PROVIDED DATA Block Start
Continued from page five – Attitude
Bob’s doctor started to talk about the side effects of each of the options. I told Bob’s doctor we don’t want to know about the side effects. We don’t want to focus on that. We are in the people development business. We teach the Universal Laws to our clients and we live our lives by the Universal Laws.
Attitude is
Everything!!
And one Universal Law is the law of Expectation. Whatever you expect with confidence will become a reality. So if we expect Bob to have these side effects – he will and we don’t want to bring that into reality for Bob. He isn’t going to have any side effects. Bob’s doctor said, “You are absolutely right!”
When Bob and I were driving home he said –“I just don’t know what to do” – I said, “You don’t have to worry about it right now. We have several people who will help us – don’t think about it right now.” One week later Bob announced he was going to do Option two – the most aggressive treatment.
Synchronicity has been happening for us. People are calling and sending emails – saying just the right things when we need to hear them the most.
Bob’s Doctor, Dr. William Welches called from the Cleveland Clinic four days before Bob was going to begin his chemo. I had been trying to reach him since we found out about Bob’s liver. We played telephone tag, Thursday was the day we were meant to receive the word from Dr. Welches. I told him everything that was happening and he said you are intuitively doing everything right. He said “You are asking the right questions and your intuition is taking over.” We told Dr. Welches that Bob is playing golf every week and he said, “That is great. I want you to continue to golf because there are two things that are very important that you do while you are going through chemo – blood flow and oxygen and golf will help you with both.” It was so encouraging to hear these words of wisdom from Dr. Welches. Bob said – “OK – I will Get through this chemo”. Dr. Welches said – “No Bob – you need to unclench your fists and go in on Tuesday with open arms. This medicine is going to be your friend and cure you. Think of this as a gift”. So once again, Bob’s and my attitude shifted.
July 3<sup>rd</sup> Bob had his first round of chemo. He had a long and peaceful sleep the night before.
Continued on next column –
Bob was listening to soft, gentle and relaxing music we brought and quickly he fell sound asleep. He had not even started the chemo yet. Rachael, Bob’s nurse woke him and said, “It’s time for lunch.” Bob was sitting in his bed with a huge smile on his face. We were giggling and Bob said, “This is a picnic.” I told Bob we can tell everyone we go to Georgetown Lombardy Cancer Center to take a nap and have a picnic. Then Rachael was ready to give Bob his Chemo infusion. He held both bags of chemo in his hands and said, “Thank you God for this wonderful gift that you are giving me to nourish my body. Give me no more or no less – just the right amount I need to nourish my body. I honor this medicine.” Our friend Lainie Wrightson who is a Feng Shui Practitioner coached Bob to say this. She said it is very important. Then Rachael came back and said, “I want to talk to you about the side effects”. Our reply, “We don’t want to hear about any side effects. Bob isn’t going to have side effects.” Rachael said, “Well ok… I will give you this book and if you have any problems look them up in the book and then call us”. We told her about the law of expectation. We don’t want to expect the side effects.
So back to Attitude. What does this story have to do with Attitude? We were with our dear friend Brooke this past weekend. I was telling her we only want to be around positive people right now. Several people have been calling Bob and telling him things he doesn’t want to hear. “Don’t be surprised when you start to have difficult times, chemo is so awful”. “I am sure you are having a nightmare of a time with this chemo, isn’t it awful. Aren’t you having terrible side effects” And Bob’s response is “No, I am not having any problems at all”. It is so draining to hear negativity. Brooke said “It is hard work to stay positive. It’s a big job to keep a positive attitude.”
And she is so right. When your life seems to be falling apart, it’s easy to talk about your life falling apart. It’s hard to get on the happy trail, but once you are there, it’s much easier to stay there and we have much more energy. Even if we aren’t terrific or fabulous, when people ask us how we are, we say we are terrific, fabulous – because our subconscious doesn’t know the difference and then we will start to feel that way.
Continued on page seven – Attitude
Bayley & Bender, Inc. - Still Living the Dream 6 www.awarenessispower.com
PROVIDED DATA Block End
Write out every line of the records exactly.

Continued from page five – Attitude
Bob’s doctor started to talk about the side effects of each of the options. I told Bob’s doctor we don’t want to know about the side effects. We don’t want to focus on that. We are in the people development business. We teach the Universal Laws to our clients and we live our lives by the Universal Laws.
Attitude is
Everything!!
And one Universal Law is the law of Expectation. Whatever you expect with confidence will become a reality. So if we expect Bob to have these side effects – he will and we don’t want to bring that into reality for Bob. He isn’t going to have any side effects. Bob’s doctor said, “You are absolutely right!”
When Bob and I were driving home he said –“I just don’t know what to do” – I said, “You don’t have to worry about it right now. We have several people who will help us – don’t think about it right now.” One week later Bob announced he was going to do Option two – the most aggressive treatment.
Synchronicity has been happening for us. People are calling and sending emails – saying just the right things when we need to hear them the most.
Bob’s Doctor, Dr. William Welches called from the Cleveland Clinic four days before Bob was going to begin his chemo. I had been trying to reach him since we found out about Bob’s liver. We played telephone tag, Thursday was the day we were meant to receive the word from Dr. Welches. I told him everything that was happening and he said you are intuitively doing everything right. He said “You are asking the right questions and your intuition is taking over.” We told Dr. Welches that Bob is playing golf every week and he said, “That is great. I want you to continue to golf because there are two things that are very important that you do while you are going through chemo – blood flow and oxygen and golf will help you with both.” It was so encouraging to hear these words of wisdom from Dr. Welches. Bob said – “OK – I will Get through this chemo”. Dr. Welches said – “No Bob – you need to unclench your fists and go in on Tuesday with open arms. This medicine is going to be your friend and cure you. Think of this as a gift”. So once again, Bob’s and my attitude shifted.
July 3<sup>rd</sup> Bob had his first round of chemo. He had a long and peaceful sleep the night before.
Continued on next column –
Bob was listening to soft, gentle and relaxing music we brought and quickly he fell sound asleep. He had not even started the chemo yet. Rachael, Bob’s nurse woke him and said, “It’s time for lunch.” Bob was sitting in his bed with a huge smile on his face. We were giggling and Bob said, “This is a picnic.” I told Bob we can tell everyone we go to Georgetown Lombardy Cancer Center to take a nap and have a picnic. Then Rachael was ready to give Bob his Chemo infusion. He held both bags of chemo in his hands and said, “Thank you God for this wonderful gift that you are giving me to nourish my body. Give me no more or no less – just the right amount I need to nourish my body. I honor this medicine.” Our friend Lainie Wrightson who is a Feng Shui Practitioner coached Bob to say this. She said it is very important. Then Rachael came back and said, “I want to talk to you about the side effects”. Our reply, “We don’t want to hear about any side effects. Bob isn’t going to have side effects.” Rachael said, “Well ok… I will give you this book and if you have any problems look them up in the book and then call us”. We told her about the law of expectation. We don’t want to expect the side effects.
So back to Attitude. What does this story have to do with Attitude? We were with our dear friend Brooke this past weekend. I was telling her we only want to be around positive people right now. Several people have been calling Bob and telling him things he doesn’t want to hear. “Don’t be surprised when you start to have difficult times, chemo is so awful”. “I am sure you are having a nightmare of a time with this chemo, isn’t it awful. Aren’t you having terrible side effects” And Bob’s response is “No, I am not having any problems at all”. It is so draining to hear negativity. Brooke said “It is hard work to stay positive. It’s a big job to keep a positive attitude.”
And she is so right. When your life seems to be falling apart, it’s easy to talk about your life falling apart. It’s hard to get on the happy trail, but once you are there, it’s much easier to stay there and we have much more energy. Even if we aren’t terrific or fabulous, when people ask us how we are, we say we are terrific, fabulous – because our subconscious doesn’t know the difference and then we will start to feel that way.
Continued on page seven – Attitude
Bayley & Bender, Inc. - Still Living the Dream 6 www.awarenessispower.com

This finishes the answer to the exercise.